Atlantic Yards, one of the ESDC's signature projects, is not primarily about job creation, however. Rather, it's about the ESDC helping get a project done, acceding to changes in the plan--from a promised 10,000 office jobs to a perhaps 1340 jobs, 30% of them new, in one delayed tower.
The article states:
[Andrew Rudnick, CEO of the Buffalo Niagara Partnership] does believe, though, that the ESDC needs to refocus its values and core mission. "The ESDC needs new criteria. Most economic development experts would tell you that they no longer use the standard of how many jobs are created, which is what the ESDC uses.
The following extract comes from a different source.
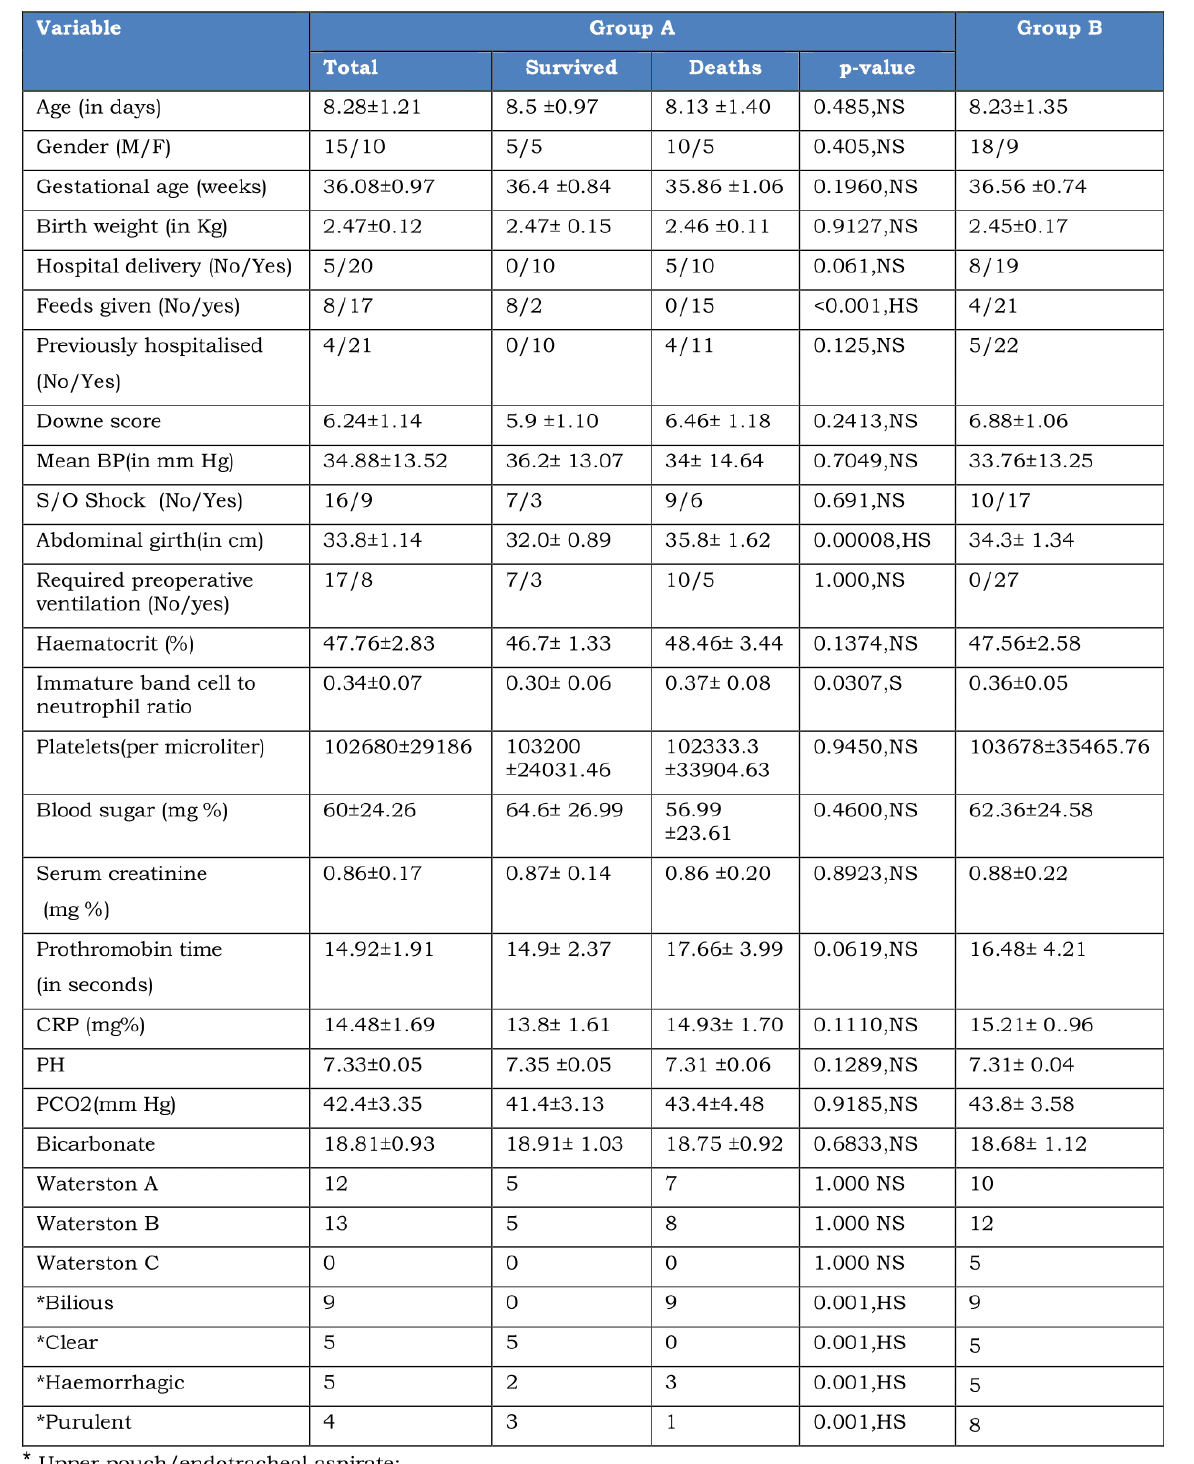
Table 3: Comparison of Clinical, Haematological and Biochemical Profile in Survivors and Non-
Instead, you look at quality of job, investment opportunities, the scope of a project and the potential for using green technology," he said.With Atlantic Yards, I don't think they're measuring it by job creation.
Gotham Gazette reports:
The ESDC was created in 1968 primarily to oversee the construction of subsidized housing projects. As an authority, the ESDC can issue bonds to fund major projects without voter approval, and it also has the ability to use eminent domain. That has been a hot topic because of the Atlantic Yards project in Brooklyn.Yes, some small businesses felt they didn't get appropriate relocation aid, but the issues are much larger: the ESDC's willingness to pursue bogus findings of blight, or to make predictions on the housing market based on ridiculous reports.
In 1975, after nearly entering bankruptcy because of mismanaged projects, the ESDC was retooled to fund general economic development projects across the state. Gov. Mario Cuomo used the corporation to finance the building of 30 prisons, doubling New York's prison system.
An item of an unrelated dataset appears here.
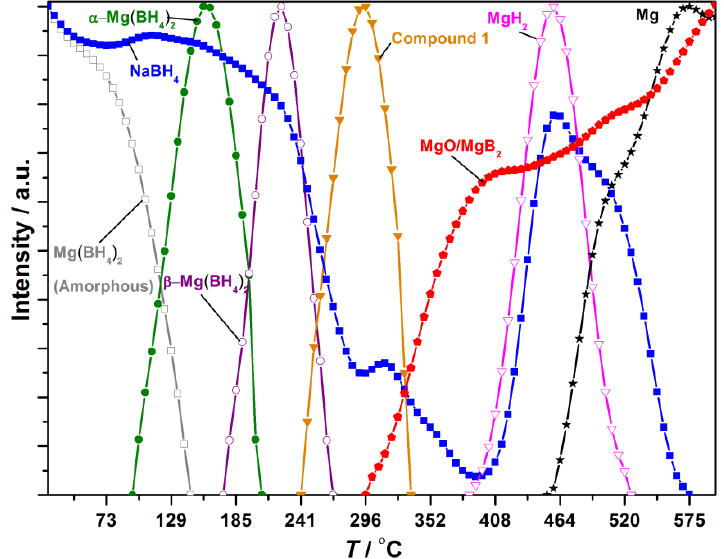
Figure 5. Normalized diffracted intensities of selected Bragg peaks from the compounds observed during the in situ synchrotron radiation powder X-ray diffraction (SR-PXD) experiment of 0.665NaBH 4 ‒ 0.335Mg(BH 4 ) 2 . Legend: NaBH 4 (blue square), Mg(BH 4 ) 2 amorphous (grey square), α -Mg(BH 4 ) 2 (green circle), β -Mg(BH 4 ) 2 (purple circle), Compound 1 (orange triangle), MgH 2 (magenta triangle), MgO/MgB 2 (red pentagon), Mg (black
The ESDC's mission is largely determined by the legislature. The Senate and Assembly approve plans to provide incentives to lure business to certain areas and then the ESDC has to carry out the plans. The ESDC also works on major projects like Atlantic Yards where business organizations come to the corporation and ask for assistance with a major project.
The ESDC has been involved in other major landmark projects across the state, projects such as the revitalization of Niagara Falls and the planned construction of a new Pennsylvania Station, the Javits convention center, and the planned work on Governors Island. It has also been in charge of federal funds to rebuild Battery Park.
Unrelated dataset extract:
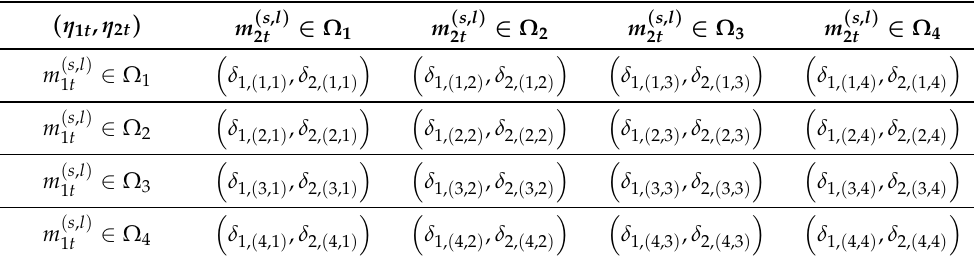
Table 2. MGMA strategy η t = ( η 1 t , η 2 t ) (cid:62) for a two-asset portfolio. ( η 1 t , η 2 t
The ESDC has come under major criticism in its role for Atlantic Yards. Homeowners and property rights advocates say the organization justified the project and seized to benefit one major company rather than the many small businesses that have been forced to relocate to make way for the project.
Brooklyn vs. upstate?
The article states:
The corporation's efforts have been described as scattered at best. "I worked for the Urban Development Corporation, and [former Gov. George] Pataki changed it over to the ESDC," said Sen. Kevin Parker, "but I think they could have saved the cost on printing new letterhead and just called it the Upstate Development Corp. As it relates to my district, I haven’t seen any benefits from the ESDC -- the state's biggest, flagship economic development corporation. Their goal should be creating stable jobs with benefits, but I think the resources are going upstate, and yet I don't see very much being created upstate either."Parker's from Brooklyn, a Flatbush-area district southeast of the Atlantic Yards project site; surely some project boosters will remind him of claims in the Community Benefits Agreement.
Then again, A. Russo Wrecking from Long Island is busy at the site right now.